SELECTED PASSAGE:

↓

Smile Guysborough, here comes your close-up

GUYSBOROUGH — On any given day this summer, when the sun is just right, you may spy a woman crouching by the side of a limpid pool or a riverbank or the broad sweep of Chedabucto Bay, snapping pictures.

She may be behind the bushes – loaded with camera equipment – waiting for the perfect beauty shot to come along: children playing; families frolicking; cafe owners arranging their deck chairs and flipping their signs from “closed” to “open”, anticipating another good day in the Municipality of the District of Guysborough (MODG).

Meet Hilary Hendsbee, professional shutterbug and MODG native – born and raised in what she affectionally refers to as the “metropolis of Guysborough town” – who recently answered, and won, the Guysborough District Business Partnership’s (GDBP) call for a photographer to document the municipality in pictures. But, not just any pictures.

↑

RAW DATA:
↓

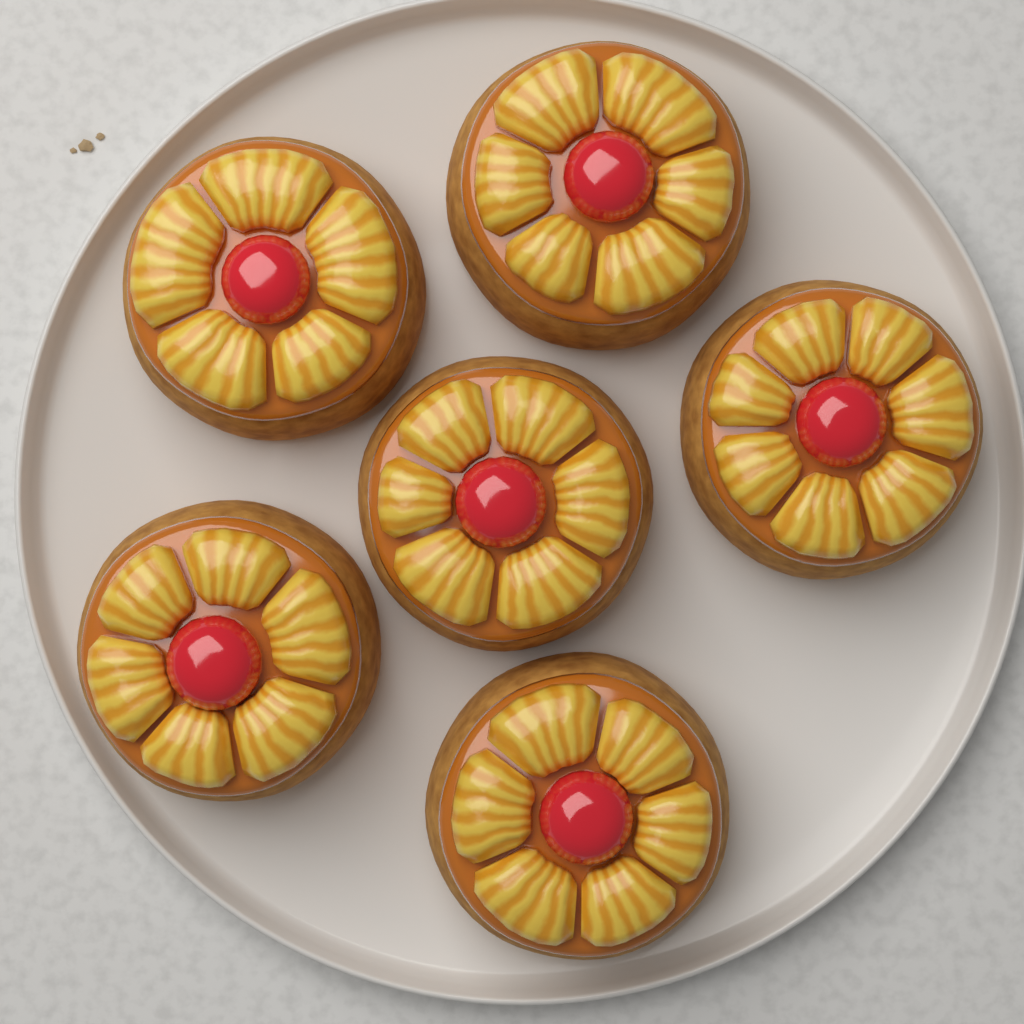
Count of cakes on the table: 6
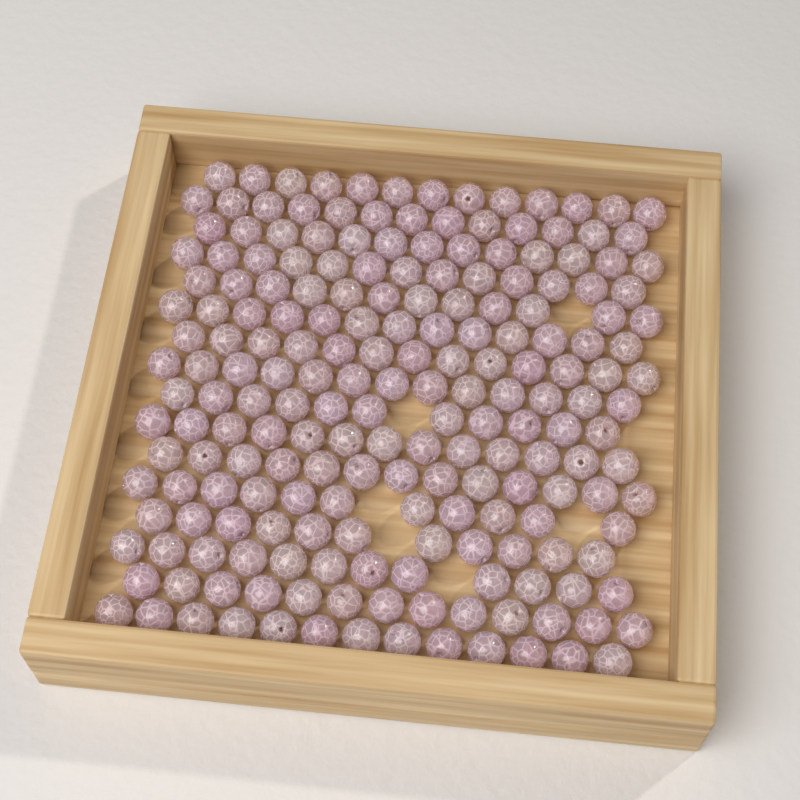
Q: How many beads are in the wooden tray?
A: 200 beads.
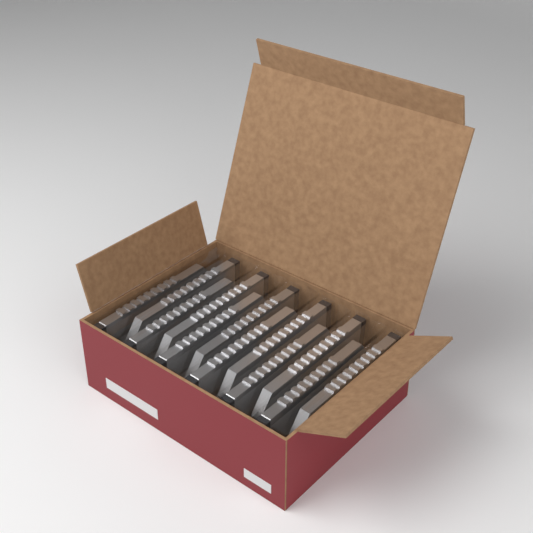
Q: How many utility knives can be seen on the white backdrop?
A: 12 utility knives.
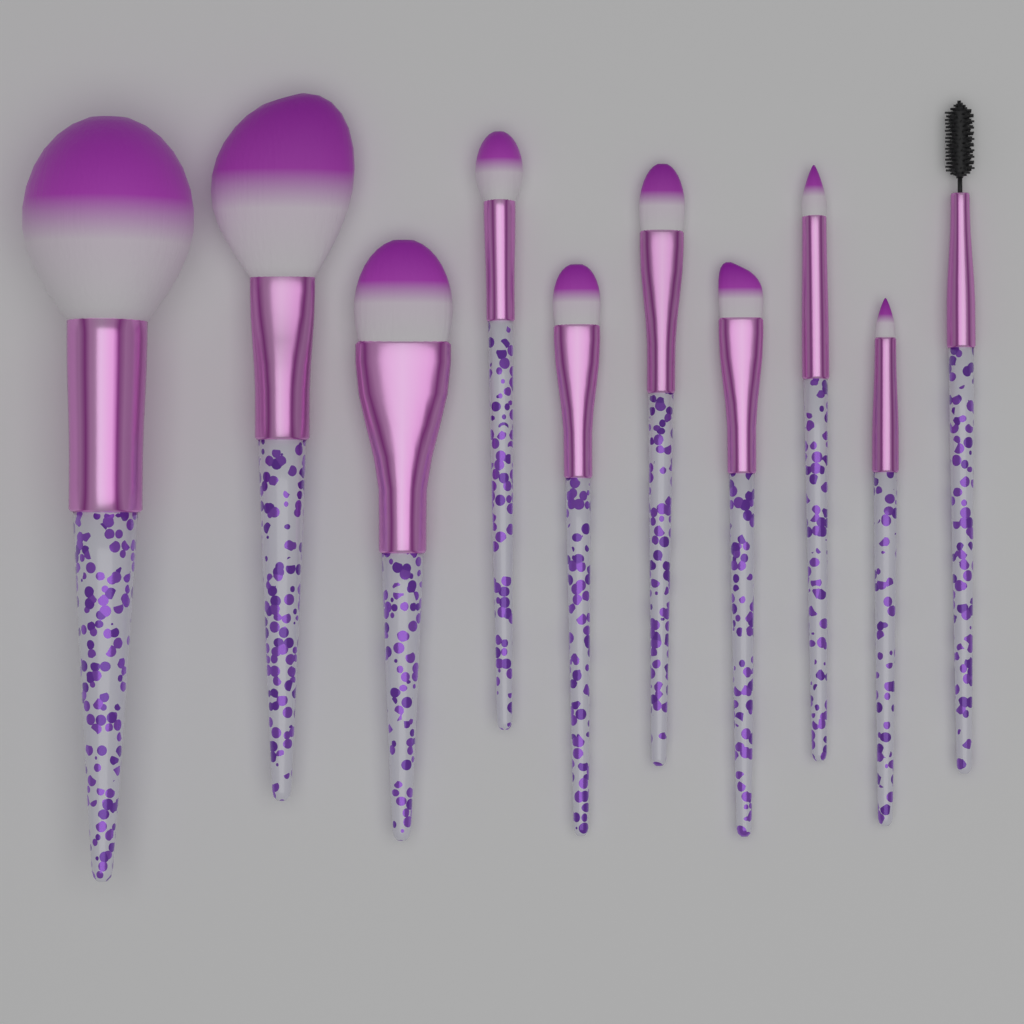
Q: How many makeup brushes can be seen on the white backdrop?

↑

THE REQUEST: Reproduce the passage of the Guysborough photographer article starting with "Smile Guysborough, here" and going on through "of Guysborough (MODG).".

SOLUTION TO THIS TASK:
Smile Guysborough, here comes your close-up

GUYSBOROUGH — On any given day this summer, when the sun is just right, you may spy a woman crouching by the side of a limpid pool or a riverbank or the broad sweep of Chedabucto Bay, snapping pictures.

She may be behind the bushes – loaded with camera equipment – waiting for the perfect beauty shot to come along: children playing; families frolicking; cafe owners arranging their deck chairs and flipping their signs from “closed” to “open”, anticipating another good day in the Municipality of the District of Guysborough (MODG).